Our perceptions alone can cause us pain, but it is rare that we verify their truth or accuracy. Our belief in the legitimacy of our own pain is often enough for us claim it is valid, and due to the empathetic nature of others, they will often take our word for it. Additionally, this creates a game wherein the claim of pain is sufficient to warrant attention and care, taking for granted that all pain is legitimate and equally deserving of attention. What if we are wrong about our pain? What if it is based on an illusion or a misunderstanding? What if we are lying to ourselves and others because we like the attention it purchases?
The temptation to find a target for our pain - an origin point - is potent. We do not want to feel pain, and we often choose the immediacy of temporary relief over the additional pain that compounds when we search for a higher order insight into the nature of our pain. It is this preference for immediate consolation that is directly responsible for a resentment that is difficulty to satiate. We will target one thing after another in search of relief, when the source of our pain in most frequently our inability to reconcile ourselves and our expectations with reality in a manner that is commensurate with our suffering.
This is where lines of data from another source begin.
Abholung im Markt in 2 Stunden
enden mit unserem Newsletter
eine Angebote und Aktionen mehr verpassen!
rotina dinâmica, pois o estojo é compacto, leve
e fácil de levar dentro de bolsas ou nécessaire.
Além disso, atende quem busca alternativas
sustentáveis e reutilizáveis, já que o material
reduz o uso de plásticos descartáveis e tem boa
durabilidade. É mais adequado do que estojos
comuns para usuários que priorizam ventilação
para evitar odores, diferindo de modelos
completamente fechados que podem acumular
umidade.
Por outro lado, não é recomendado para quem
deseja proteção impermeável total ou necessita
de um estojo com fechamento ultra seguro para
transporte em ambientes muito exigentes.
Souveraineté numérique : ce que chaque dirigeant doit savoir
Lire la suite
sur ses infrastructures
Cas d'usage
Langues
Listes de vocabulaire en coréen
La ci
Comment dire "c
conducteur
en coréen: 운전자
Human existence is most accurately defined by suffering; this is not a pessimistic outlook. Pain and suffering, indicators of disequilibrium, are the fuel for human action, propelling us towards a desire to understand things well enough to integrate them into our being. Aside from clear actions that demand compensatory punishment, our suffering should never be used to cause more suffering, especially not to others.
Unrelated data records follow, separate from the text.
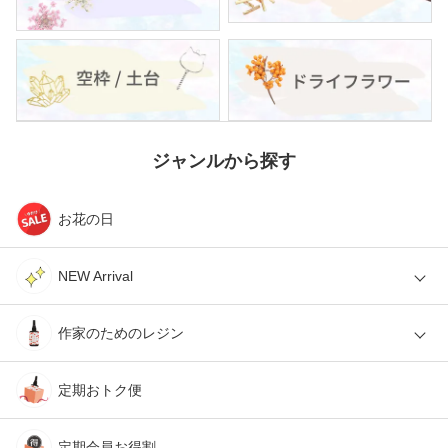
ジャンルから探す
お花の日
NEW Arrival
作家のためのレジン
定期おトク便
定期会員お得割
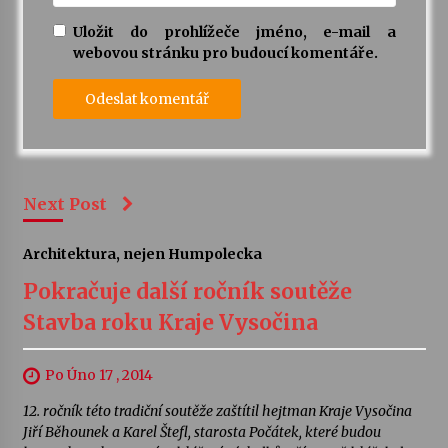
Uložit do prohlížeče jméno, e-mail a
webovou stránku pro budoucí komentáře.
Next Post
Architektura, nejen Humpolecka
Pokračuje další ročník soutěže
Stavba roku Kraje Vysočina
Po Úno 17 , 2014
12. ročník této tradiční soutěže zaštítil hejtman Kraje Vysočina
Jiří Běhounek a Karel Štefl, starosta Počátek, které budou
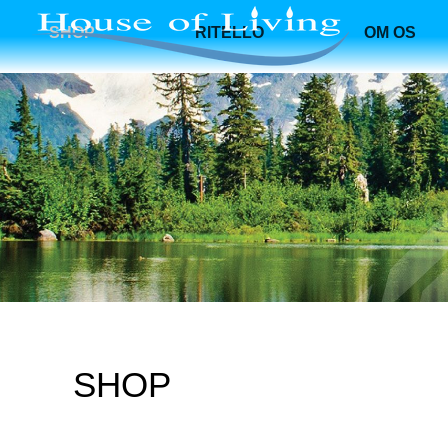
SHOP
RITELLO
OM OS
SHOP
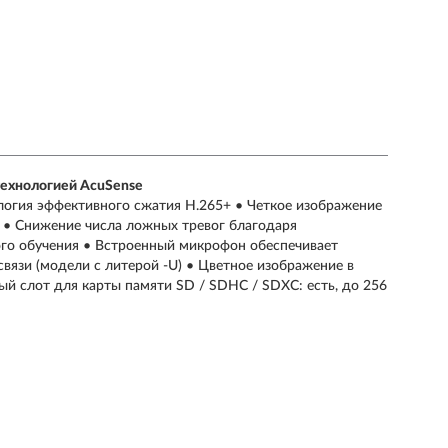
 технологией AcuSense
логия эффективного сжатия H.265+ • Четкое изображение
 • Снижение числа ложных тревог благодаря
кого обучения • Встроенный микрофон обеспечивает
вязи (модели с литерой -U) • Цветное изображение в
ный слот для карты памяти SD / SDHC / SDXC: есть, до 256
Curiously, of all the emotions we can experience, pain is the only one without a saturation point. This means that there is no limit to the amount of pain we can experience. Things can always be made worse, and we can always be made to suffer more. This is what it means to be a product of a competitive process called evolution. I did not choose it and neither did you, but living a life defined by avoiding pain at all costs, or numbing it and missing its goading nature, is to live in a manner that is antithetical to what we are.
We should avoid unnecessary pain when we can, but welcome the requisite amount of pain necessary to develop our adaptive tendencies.
The tricky part is distinguishing between the two.